Kritik zu Still the Water

Trailer OmeU © Verleih

2014
Original-Titel: 
Futatsume no mado
Filmstart in Deutschland: 
30.07.2015
Musik: 
L: 
121 Min
FSK: 
Ohne Angabe

Eine Coming-of-Age-Story auf einer japanischen Insel zwischen Leben und Tod und den ewigen Naturgewalten, die ihren eigenen Gesetzen folgen

Bewertung: 3
Leserbewertung
4
4 (Stimmen: 1)

Die Frage »Wie lange wird es dauern?« will eigentlich wissen, wie lange es dauert, bis die Ziege endlich tot und das Blut aus der Schlächterwunde geflossen ist. Die Szene ist nichts für schwache Gemüter und so mancher wird die Augen lieber zumachen. Aber vielleicht hat die Regie genau das beabsichtigt, das Sich-Zeit-Nehmen, Nach-Innen-Schauen, den Weg des Zen gehen. Aber ob ein so drastisches Bild das richtige Angebot für eine sprituelle Einkehr ist? Naomi Kawase hat bisher in ihrem Heimatort Nara gedreht, sich aber für diesen Film auf die subtropische Insel Amami-Oshima begeben, von der ihre Vorfahren stammen. Dass bei einer solchen Wahl die natürliche Umgebung und der Glaube an die Heilkräfte der Natur eine große Rolle spielen, wissen wir von Kawases früheren Filmen. Dass an einer taifunumtobten Küste andere Kräfte walten als in den ewigen Wäldern, braucht man nicht zu erklären. So wird in einer hellen Mondnacht als erstes ein männlicher Körper mit einem tätowierten Rücken angespült, ein Fremder. Tod und Leben, Werden und Vergehen, das Eingangsthema wird schnell wieder aufgegriffen und lässt nur wenig Raum für die Coming-of-Age-Story von Kaito und Kyoko. Der sechzehnjährige Kaito aus Tokio, der bei seiner geschiedenen Mutter lebt, ein Stadtjunge, der sich vor dem Meer fürchtet, und seine Klassenkameradin Kyoko, eine Wasserratte, die sogar mit der Schuluniform ins Wasser springt – ein Gegensatzpaar. 

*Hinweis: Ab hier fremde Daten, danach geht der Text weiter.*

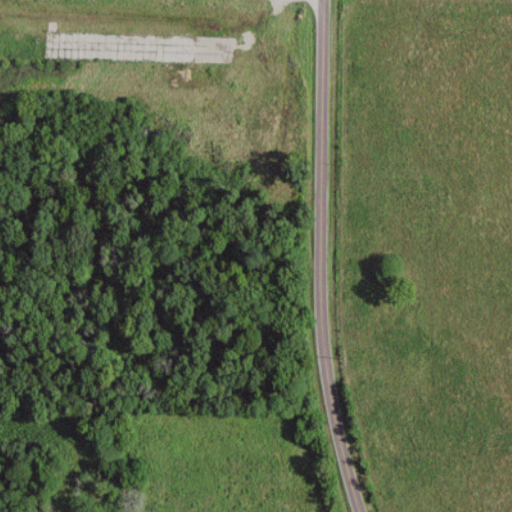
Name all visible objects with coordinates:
building: (100, 43)
road: (319, 257)
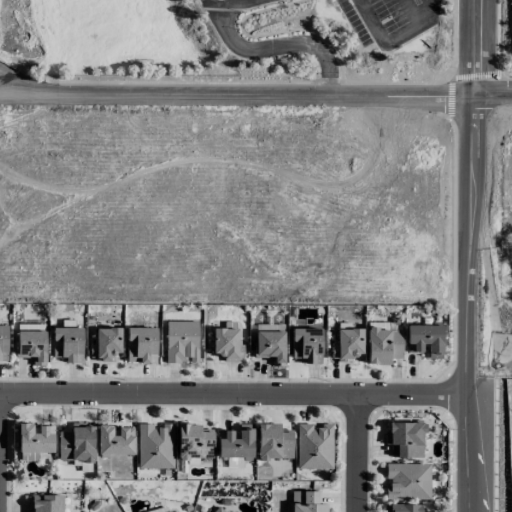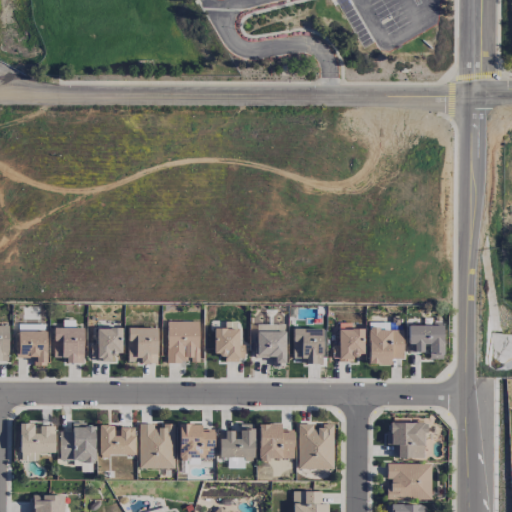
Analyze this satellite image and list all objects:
road: (212, 6)
road: (498, 29)
road: (455, 31)
road: (393, 40)
road: (274, 44)
road: (477, 48)
road: (456, 69)
road: (477, 73)
road: (507, 76)
road: (239, 83)
road: (494, 96)
road: (238, 97)
road: (449, 99)
road: (441, 111)
road: (454, 245)
road: (466, 304)
building: (30, 327)
building: (425, 339)
building: (3, 342)
building: (181, 342)
building: (67, 344)
building: (105, 344)
building: (227, 344)
building: (347, 344)
building: (140, 345)
building: (306, 345)
building: (383, 345)
building: (30, 346)
building: (269, 346)
road: (456, 360)
road: (232, 395)
road: (445, 395)
road: (437, 406)
building: (35, 438)
building: (405, 439)
building: (114, 441)
building: (273, 442)
building: (76, 443)
building: (193, 443)
building: (235, 445)
building: (154, 446)
building: (313, 446)
road: (355, 453)
road: (452, 470)
building: (407, 481)
building: (305, 502)
building: (46, 503)
building: (402, 507)
building: (217, 510)
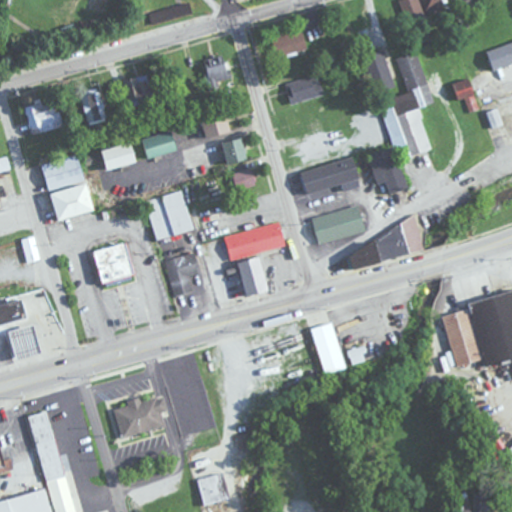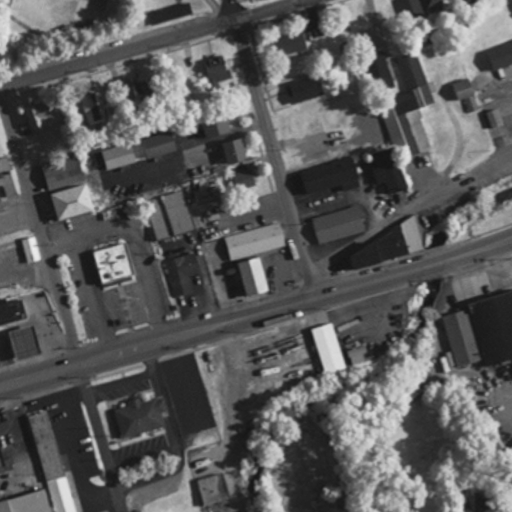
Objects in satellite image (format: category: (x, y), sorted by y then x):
building: (471, 3)
building: (420, 9)
building: (169, 14)
building: (288, 42)
road: (158, 45)
building: (378, 71)
building: (216, 73)
building: (137, 88)
building: (461, 89)
building: (304, 90)
building: (92, 108)
building: (408, 110)
building: (43, 117)
building: (213, 125)
building: (157, 145)
road: (274, 148)
building: (231, 151)
building: (117, 156)
building: (58, 174)
building: (328, 176)
building: (389, 176)
building: (6, 178)
building: (243, 180)
building: (69, 203)
road: (408, 213)
road: (17, 214)
building: (169, 215)
building: (337, 225)
road: (39, 226)
building: (254, 241)
building: (383, 247)
building: (31, 249)
building: (111, 262)
building: (113, 264)
building: (182, 274)
building: (250, 277)
building: (12, 310)
road: (256, 314)
building: (461, 338)
building: (23, 343)
building: (328, 348)
building: (357, 354)
building: (140, 415)
road: (101, 438)
building: (44, 473)
building: (215, 489)
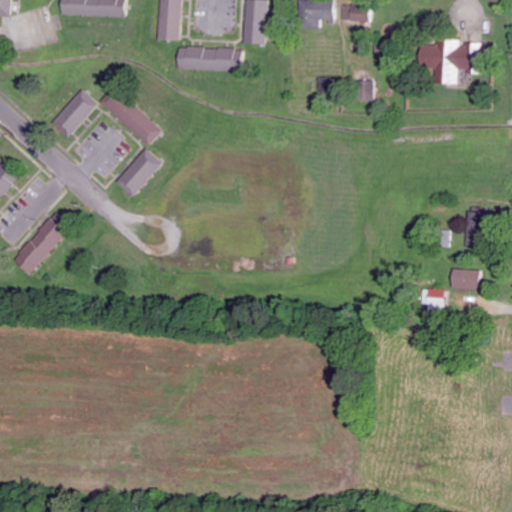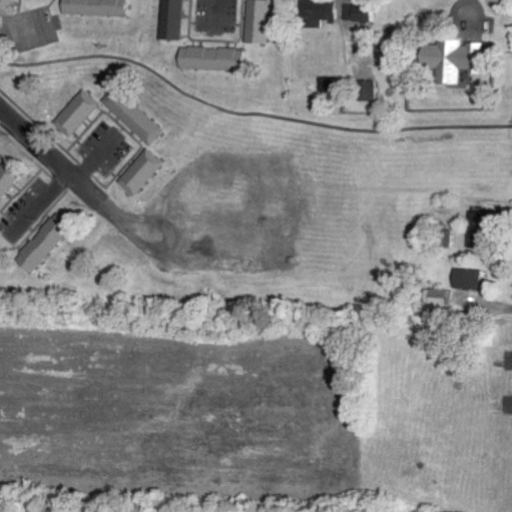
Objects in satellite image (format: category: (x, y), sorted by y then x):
building: (9, 7)
building: (102, 7)
building: (325, 12)
building: (363, 13)
building: (176, 20)
building: (263, 22)
building: (218, 59)
building: (464, 59)
building: (82, 113)
building: (138, 116)
road: (46, 157)
building: (145, 173)
building: (9, 181)
building: (483, 233)
building: (49, 242)
building: (1, 264)
building: (473, 280)
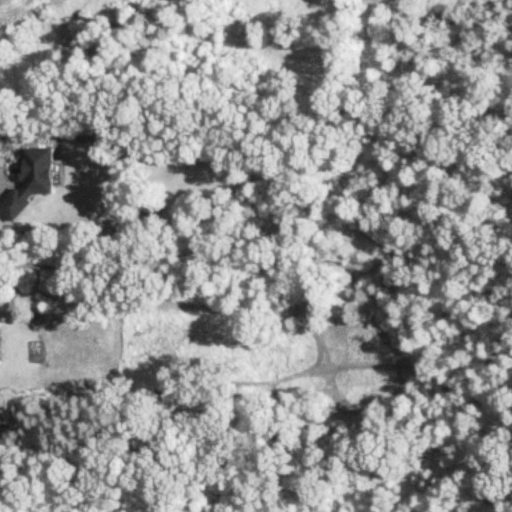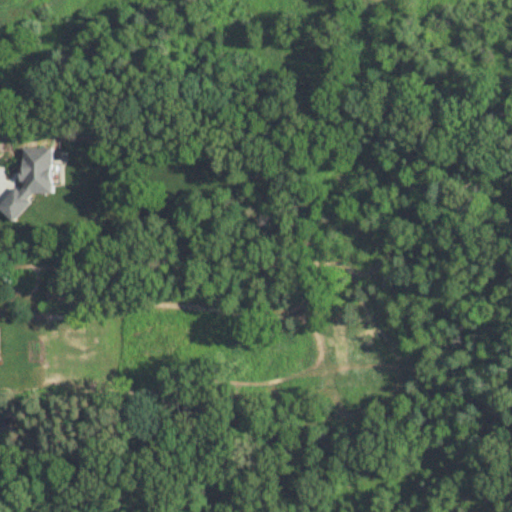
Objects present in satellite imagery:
building: (32, 180)
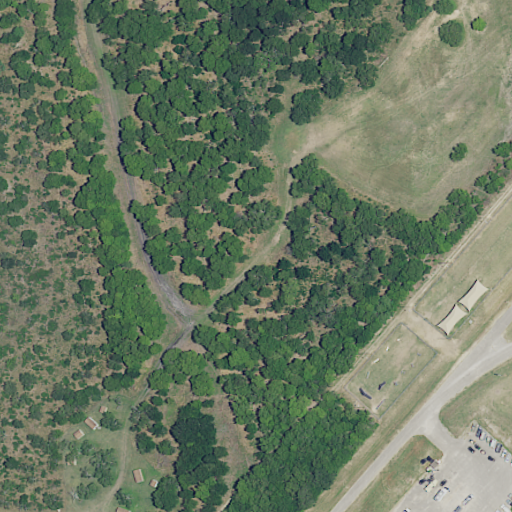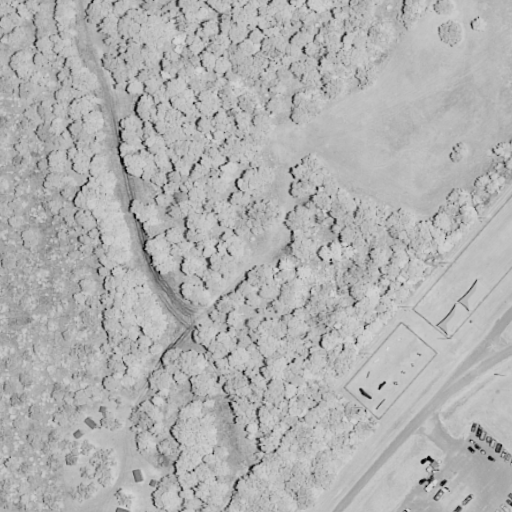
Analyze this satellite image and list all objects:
road: (180, 266)
building: (463, 304)
road: (473, 358)
road: (416, 421)
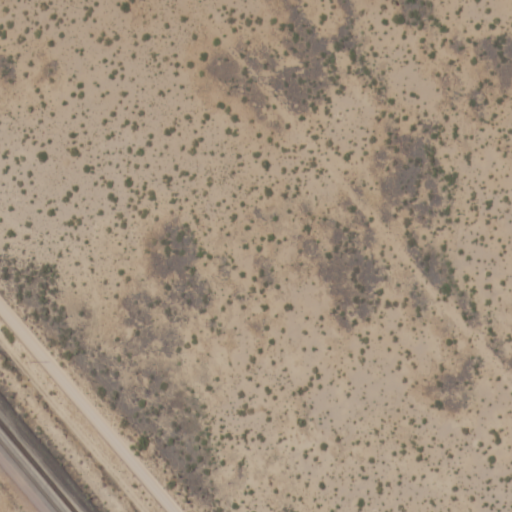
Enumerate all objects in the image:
road: (79, 418)
railway: (37, 468)
railway: (29, 477)
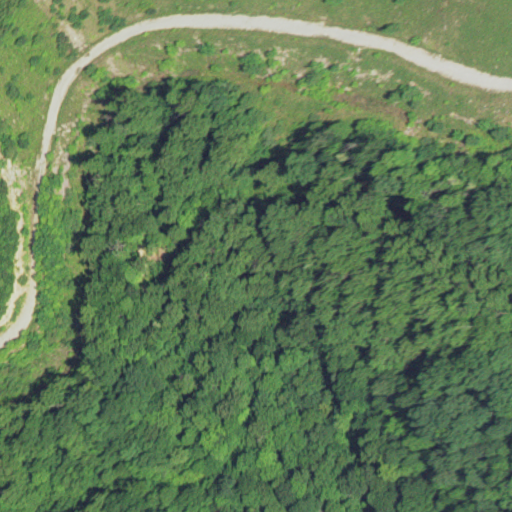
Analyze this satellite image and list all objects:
quarry: (221, 96)
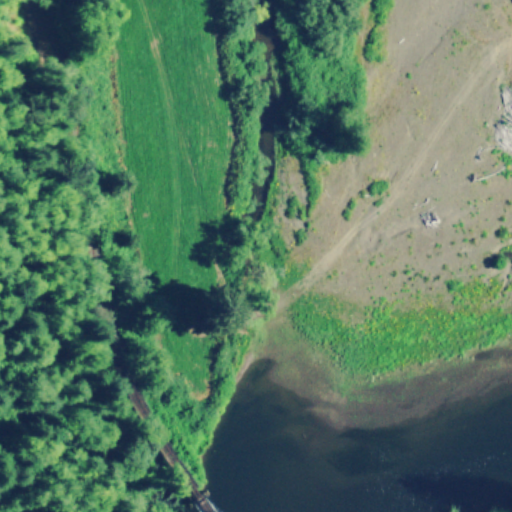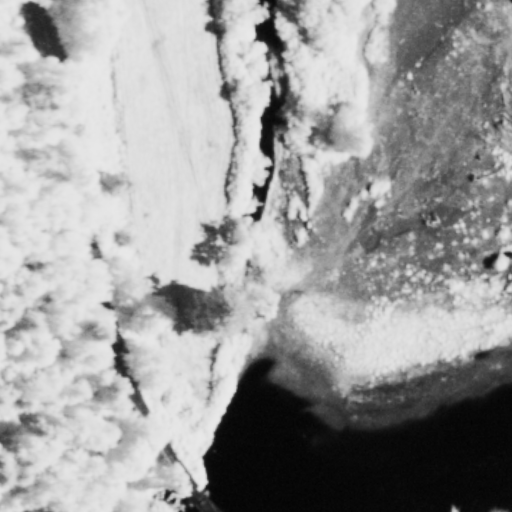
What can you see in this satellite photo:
river: (271, 97)
railway: (90, 251)
river: (248, 349)
river: (413, 472)
railway: (202, 497)
crop: (510, 511)
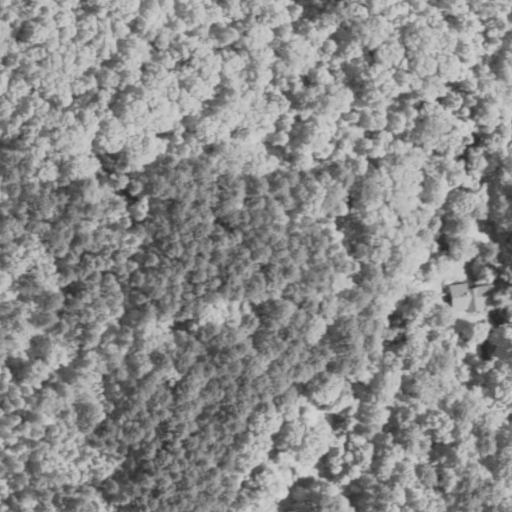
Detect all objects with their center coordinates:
building: (465, 296)
road: (487, 352)
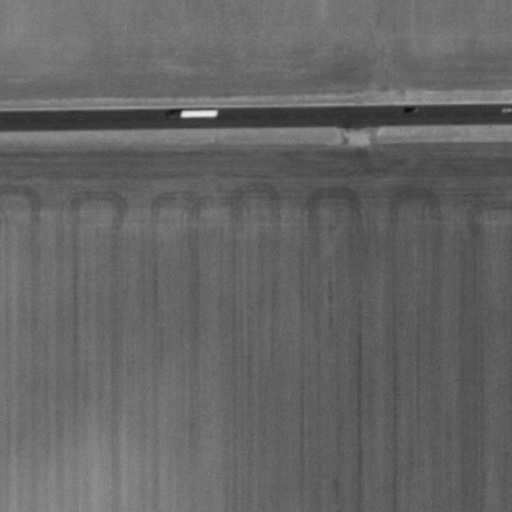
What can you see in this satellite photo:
road: (256, 115)
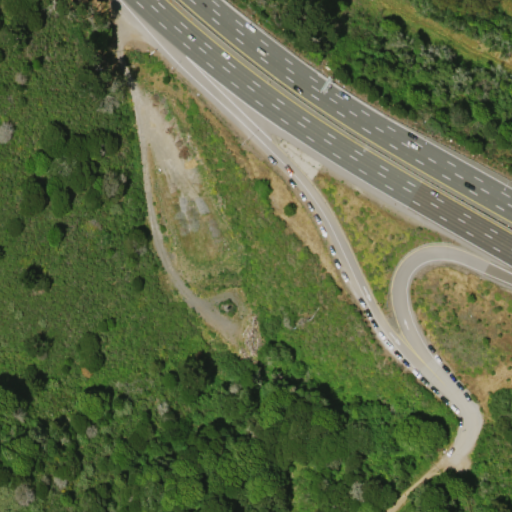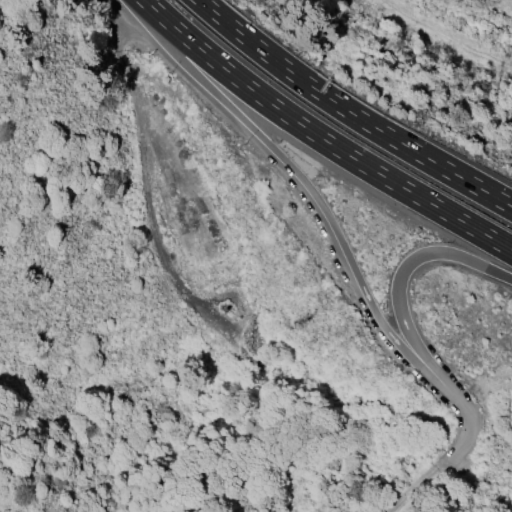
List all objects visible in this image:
road: (350, 111)
road: (319, 136)
road: (145, 181)
road: (308, 186)
road: (398, 279)
road: (466, 435)
road: (410, 488)
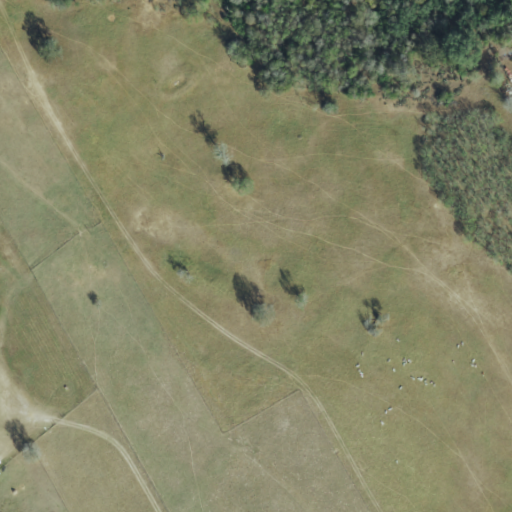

Aber Kyokos Mutter, eine Schamanin, liegt im Sterben und verbringt ihre letzten Tage im Kreis ihrer Familie, und erneut schiebt sich das Schicksal, Tod und Abschiednehmen von der geliebten Frau, Mutter und Schwester in den Vordergrund. Neben den rituellen Handlungen verblassen die Begegnungen der beiden Jugendlichen, ihre zaghaften Annäherungen und Konflikte. Wenn sich Kyoko kühn hinter dem Jungen aufs Fahrrad schwingt, wie beide dann zusammen durch die Küstenlandschaft fliegen – das sind wenige Momente, die jugendlichen Überschwang, auch das wachsende Begehren und die Gegensätze sichtbar werden lassen. Sie, reifer, drängender, fordernder, auch sicherer gegenüber dem sich immer wieder entziehenden Kaito, der noch seine ödipalen Konflikte mit seiner Mutter auszufechten hat. 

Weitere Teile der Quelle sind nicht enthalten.